Geothermal steam-water separators: Design overview

• Separators enabled power generation from liquid dominated reservoir.
• The vertical cyclone type dominates the geothermal separator design worldwide.
• Separators efficiency can be in the range of 99.9% or higher.
• The breakdown velocity increases with the reduction in the separator diameter.
• CFD simulation, allow direct visualisation of the separator performance.

Since the development of the liquid dominated geothermal reservoir at Wairakei, New Zealand in 1950s, various separator designs have been utilised to enable the separation of steam and water from two-phase geothermal fluid. This is to ensure that only dry and clean steam enters the turbine and generates electricity. Information from several existing geothermal fields shows that there are two common separator designs, the vertical cyclone separator and the horizontal separator.
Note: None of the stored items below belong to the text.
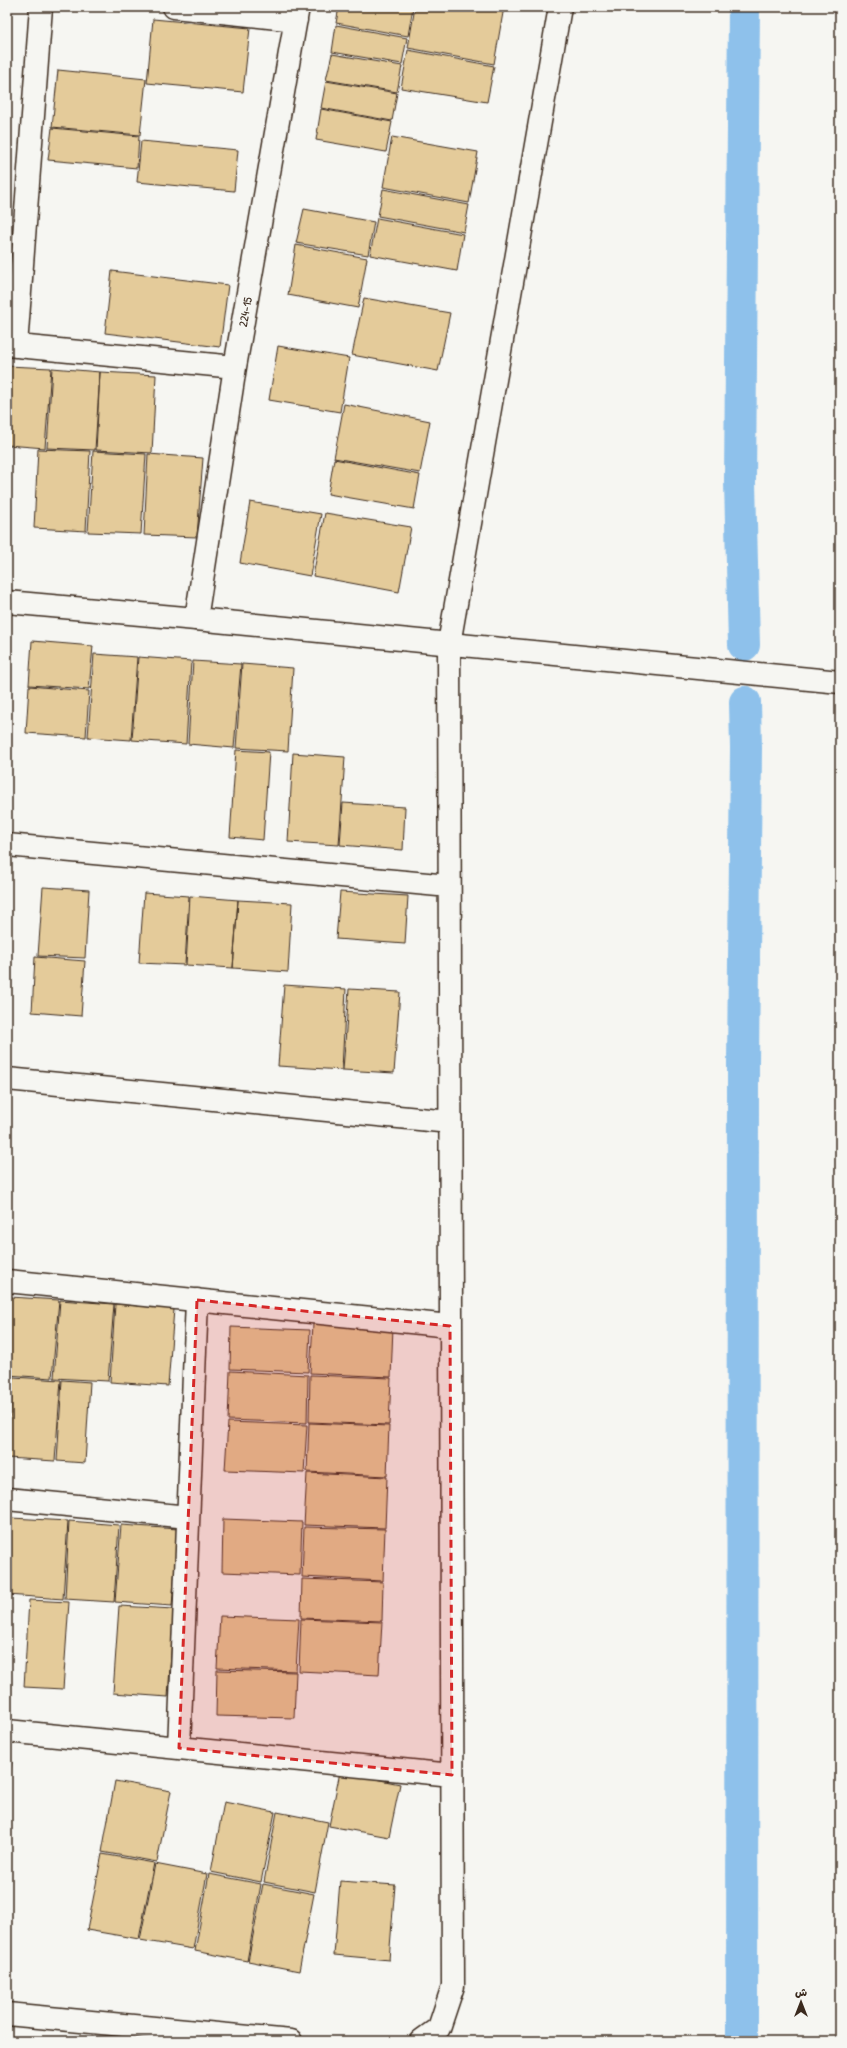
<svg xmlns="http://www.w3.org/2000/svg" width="847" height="2048" font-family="'Patrick Hand','Playpen Sans Arabic',sans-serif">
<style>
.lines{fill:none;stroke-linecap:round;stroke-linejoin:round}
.canal{stroke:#8ec1eb;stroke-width:32}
.building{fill:#e4cb9a;stroke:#3b2a1e}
.minor-casing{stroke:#3b2a1e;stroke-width:25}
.tertiary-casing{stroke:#3b2a1e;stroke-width:25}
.minor{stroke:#f6f6f2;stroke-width:22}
.tertiary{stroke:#f6f6f2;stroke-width:22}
.marked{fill:#d62828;fill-opacity:0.2;stroke:#d62828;stroke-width:3;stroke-dasharray:8 5;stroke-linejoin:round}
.labels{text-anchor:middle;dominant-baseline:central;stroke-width:3.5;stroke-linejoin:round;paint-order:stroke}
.street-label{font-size:12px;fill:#3b2a1e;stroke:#f6f6f2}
</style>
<rect width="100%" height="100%" fill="#f6f6f2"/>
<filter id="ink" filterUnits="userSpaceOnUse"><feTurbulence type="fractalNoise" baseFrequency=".025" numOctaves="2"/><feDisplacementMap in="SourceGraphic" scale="8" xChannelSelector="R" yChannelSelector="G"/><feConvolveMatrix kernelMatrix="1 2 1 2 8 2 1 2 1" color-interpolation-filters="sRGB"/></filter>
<g filter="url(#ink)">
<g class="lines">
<path class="canal" d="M744,645l-4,-163 4,-475
M742,2041l1,-976 3,-317 -1,-46"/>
</g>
<path class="building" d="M339,7h74l-5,29 -72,-13z
M415,7h89l-10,57 -86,-16z
M153,19l97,9 -7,64 -96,-9z
M336,25l71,13 -5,26 -70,-12z
M408,50l86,16 -7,36 -86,-14z
M332,54l70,12 -5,26 -71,-12z
M58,70l88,9 -6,56 -88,-8z
M326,81l71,12 -5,28 -71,-13z
M321,109l71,13 -6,30 -70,-12z
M52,128l87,8 -2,32 -89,-8z
M392,137l86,15 -9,51 -86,-16z
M141,141l97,9 -4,41 -97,-9z
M383,189l86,16 -5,27 -86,-16z
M304,209l70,13 -6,33 -72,-12z
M377,218l86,16 -6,37 -87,-16z
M296,245l71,13 -9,50 -70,-13z
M112,271l116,14 -8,62 -115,-14z
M364,298l86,15 -12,58 -86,-16z
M278,346l71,12 -9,54 -71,-12z
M7,366l44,2 -6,80 -38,-3z
M52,368l48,4 -5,78 -48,-2z
M100,372l56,3 -4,78 -56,-3z
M344,404l86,17 -10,52 -86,-15z
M38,449l52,2 -4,80 -52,-3z
M93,451l53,3 -5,80 -53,-2z
M148,454l55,4 -6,79 -53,-2z
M334,459l86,16 -6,34 -86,-15z
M250,502l71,12 -11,62 -70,-13z
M325,513l86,14 -12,65 -86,-16z
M32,641l61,5 -4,43 -60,-4z
M94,654l43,3 -6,83 -43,-3z
M138,657l53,4 -5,83 -54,-4z
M193,661l48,3 -7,84 -46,-4z
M242,664l51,4 -5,83 -52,-3z
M29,686l60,5 -3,46 -60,-4z
M236,750l33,2 -6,88 -33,-3z
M293,753l52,4 -6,88 -51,-3z
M343,803l62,4 -2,43 -63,-5z
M43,887l46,3 -4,68 -47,-2z
M340,892l68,4 -3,48 -69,-5z
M144,893l45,3 -4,69 -46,-2z
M190,896l48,4 -5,68 -47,-3z
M238,900l54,3 -4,69 -55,-4z
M35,957l50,4 -4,55 -49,-4z
M284,985l62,4 -4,81 -64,-4z
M349,989l51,3 -6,81 -51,-3z
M10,1297l49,3 -7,78 -45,-3v-38z
M60,1300l54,4 -6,77 -54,-3z
M115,1304l59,5 -6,77 -58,-4z
M313,1324l80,3 -2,50 -81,-4z
M231,1327l79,3 -2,42 -78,-3z
M230,1371l78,4 -1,48 -79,-3z
M7,1375l4,1 -4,49z
M310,1375l81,3 -2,47 -80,-3z
M13,1377l48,3 -6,81 -48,-3z
M62,1380l28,2 -5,81 -28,-2z
M228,1422l79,3 -3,48 -79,-3z
M309,1423l80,3 -2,50 -80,-4z
M307,1473l80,4 -2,51 -81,-3z
M11,1518l57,3 -5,78 -56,-4z
M223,1519l79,3 -2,53 -78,-3z
M69,1521l50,4 -5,77 -49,-3z
M121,1525l57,4 -6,77 -57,-4z
M304,1527l81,2 -2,52 -81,-4z
M302,1579l81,3 -1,39 -81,-3z
M29,1600l40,2 -6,87 -39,-2z
M119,1606l55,3 -6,88 -55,-4z
M220,1616l79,3 -3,52 -79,-3z
M301,1619l81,3 -3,53 -80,-4z
M217,1670l79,2 -2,46 -78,-2z
M7,1760l5,1 -5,27z
M340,1772l60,12 -11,53 -60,-11z
M115,1781l56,10 -14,71 -55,-10z
M224,1802l51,10 -14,70 -50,-10z
M277,1812l51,10 -13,70 -51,-10z
M102,1854l52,9 -15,76 -52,-9z
M155,1864l52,10 -14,75 -53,-9z
M209,1874l52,10 -14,77 -52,-10z
M340,1881l55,4 -6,75 -55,-5z
M263,1884l51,10 -15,77 -51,-10z"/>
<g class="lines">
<defs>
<path id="minor" d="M174,7l122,13
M7,345l228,22
M16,346l25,-339
M196,619l39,-252 63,-360
M7,845l442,41
M7,1079l443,43
M7,1281l443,45
M7,1499l181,18
M7,1731l445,44
M179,1748l18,-448
M7,2014l284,27
M421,2041l18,-13 14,-42 -4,-1342 111,-637"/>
<path id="tertiary" d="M7,602l189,17 644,63"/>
</defs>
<use href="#minor" class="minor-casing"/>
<use href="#tertiary" class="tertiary-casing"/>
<use href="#minor" class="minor"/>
<use href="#tertiary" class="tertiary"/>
</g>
</g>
<path class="marked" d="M197,1300l253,26 2,449 -273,-27z"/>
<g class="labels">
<g class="street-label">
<text transform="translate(245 312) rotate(-80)">224-15</text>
</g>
</g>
<rect width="847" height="2048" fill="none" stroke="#f6f6f2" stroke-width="24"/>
<rect x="12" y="12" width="823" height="2024" fill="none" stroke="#3b2a1e" stroke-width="1.5" filter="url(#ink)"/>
<g transform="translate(801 2002)" stroke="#f6f6f2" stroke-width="3" paint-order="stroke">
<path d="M0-3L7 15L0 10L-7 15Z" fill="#3b2a1e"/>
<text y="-6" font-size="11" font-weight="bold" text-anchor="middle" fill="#3b2a1e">ش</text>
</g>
</svg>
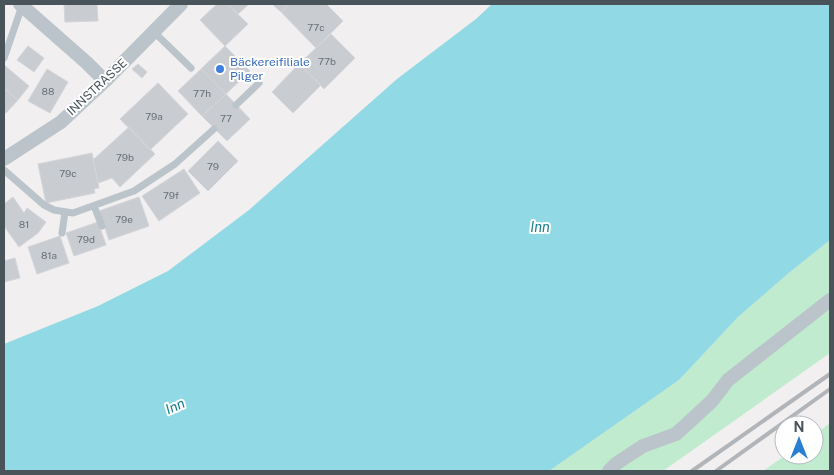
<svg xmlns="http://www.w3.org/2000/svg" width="834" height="475" viewBox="0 0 834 475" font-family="'Public Sans',sans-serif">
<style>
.green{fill:#c0ebce}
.water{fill:#91d9e4}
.building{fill:#c9ccd1;stroke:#d3d5da}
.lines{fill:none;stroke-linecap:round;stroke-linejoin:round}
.lane{stroke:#bbc4ca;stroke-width:7}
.street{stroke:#bbc4ca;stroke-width:14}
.rail{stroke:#b1b4b8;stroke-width:4}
.shop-dot{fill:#3f7fe0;stroke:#fff;stroke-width:2}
.labels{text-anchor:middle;stroke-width:4;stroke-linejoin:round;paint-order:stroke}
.number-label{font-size:10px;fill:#687178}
.shop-label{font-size:12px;fill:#366cbe;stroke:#fff;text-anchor:start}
.street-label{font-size:12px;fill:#48535a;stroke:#fff}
.water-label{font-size:14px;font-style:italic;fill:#177f90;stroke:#fff}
</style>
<rect width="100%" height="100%" fill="#f1efef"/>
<path class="green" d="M830 240V353L663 471H549L679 380 738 317 790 272Z
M830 423V471H763L786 455H814V435Z"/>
<path class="water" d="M492 4H830V240L790 272 738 317 679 380 549 471H4V344L98 306 168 271 249 210 397 79 476 19Z"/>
<path class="building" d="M64 4H97L98 21 65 22Z
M217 4H227L248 24 225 46 200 20Z
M227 4H249L238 14Z
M272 4H289L281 12Z
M289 4H326L343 21 316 48 281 12Z
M331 34 355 58 324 89 299 64Z
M28 46 44 58 34 72 17 60Z
M225 46 250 71 226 94 201 69Z
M138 64 147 72 142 78 132 69Z
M299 64 321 85 293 113 272 92Z
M4 65 29 86 18 100 4 88Z
M47 69 68 82 50 113 28 101Z
M201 69 226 94 202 116 178 91Z
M158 83 188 114 150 150 120 119Z
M4 88 18 100 6 113 4 112Z
M226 94 250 119 227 141 202 116Z
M129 127 155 154 120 187 112 178 98 183 93 160Z
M218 141 238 161 208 191 188 171Z
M92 153 99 188 94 189 95 193 46 203 38 164Z
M184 169 200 193 159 221 142 196Z
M13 197 24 213 27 208 46 222 38 233 19 247 4 226V204Z
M139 197 149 226 109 240 99 211Z
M98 222 106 245 74 256 66 233Z
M60 236 69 263 37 274 28 247Z
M15 258 20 278 4 282V261Z"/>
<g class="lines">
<path class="lane" d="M154 32 191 68
M4 58 22 6
M236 105 259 83
M4 170 44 205 54 210 73 213 134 191 175 164 214 129
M94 206 102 226
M62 233 65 212"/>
<path class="street" d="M20 4 87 63 105 81
M4 159 61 122 105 81 181 4
M609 471 617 463 643 446 676 434 712 401 728 380 830 300"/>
<path class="rail" d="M692 471 830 374
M716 471 830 389"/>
</g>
<circle class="shop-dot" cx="220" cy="69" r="5"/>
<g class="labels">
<g class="number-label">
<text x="316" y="31">77c</text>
<text x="327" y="65">77b</text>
<text x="48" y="95">88</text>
<text x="202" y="97">77h</text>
<text x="154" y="120">79a</text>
<text x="226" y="122">77</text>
<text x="125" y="161">79b</text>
<text x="213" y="170">79</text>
<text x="68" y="177">79c</text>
<text x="171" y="199">79f</text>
<text x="124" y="223">79e</text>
<text x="24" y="228">81</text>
<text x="86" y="243">79d</text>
<text x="49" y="259">81a</text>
</g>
<g class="shop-label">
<text x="230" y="66">Bäckereifiliale<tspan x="230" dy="14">Pilger</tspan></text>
</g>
<g class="street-label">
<text transform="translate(97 87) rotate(-43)" y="4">INNSTRASSE</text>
</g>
<g class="water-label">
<text x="540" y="232">Inn</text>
<text transform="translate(175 406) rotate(-24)" y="5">Inn</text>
</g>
</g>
<rect width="834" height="475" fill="none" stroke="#48535a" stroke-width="10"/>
<g transform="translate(799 440)"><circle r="24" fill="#ffffff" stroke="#b6babd"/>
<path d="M0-4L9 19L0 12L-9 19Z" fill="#287ed2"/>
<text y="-8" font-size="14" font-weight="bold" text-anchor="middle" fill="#48535a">N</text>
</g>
</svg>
Both designs are reported to have high separation efficiency in the order of 99.9% or higher. The vertical cyclone separator is normally found at power stations with strong influence by the technology from New Zealand. The horizontal separator is normally found at power stations with strong influence by technology from Iceland, Japan, Russia and the US.The vertical cyclone designs are based on the experience in Wairakei and Kawerau in the 1950s and 1960s, and the modelling work by Lazalde-Crabtree's (1984). While the principles of the geothermal horizontal separator design were only reported by Gerunda (1981).This paper reviews the steam-water separator designs that are commonly used in geothermal steam fields worldwide. The general steps to design the separator for any given geothermal fluid are presented. This is starting from the selection of optimum separation pressure, predicting the separator efficiency and calculating the internal pressure drop.Recent research that utilises the numerical approach using Computational Fluid Dynamics (CFD) to obtain better understanding of the fluid behaviour within the separator is reported.Unpublished data from the early 1950s Wairakei trials are presented in this work. They show that the breakdown velocity increases with the reduction in the internal diameter of separator body. The measurement of the separator efficiency is also discussed.Practical design aspects for the optimum locating of the separator and the main separator design considerations are also given. Recent concepts in separator designs are also presented and discussed.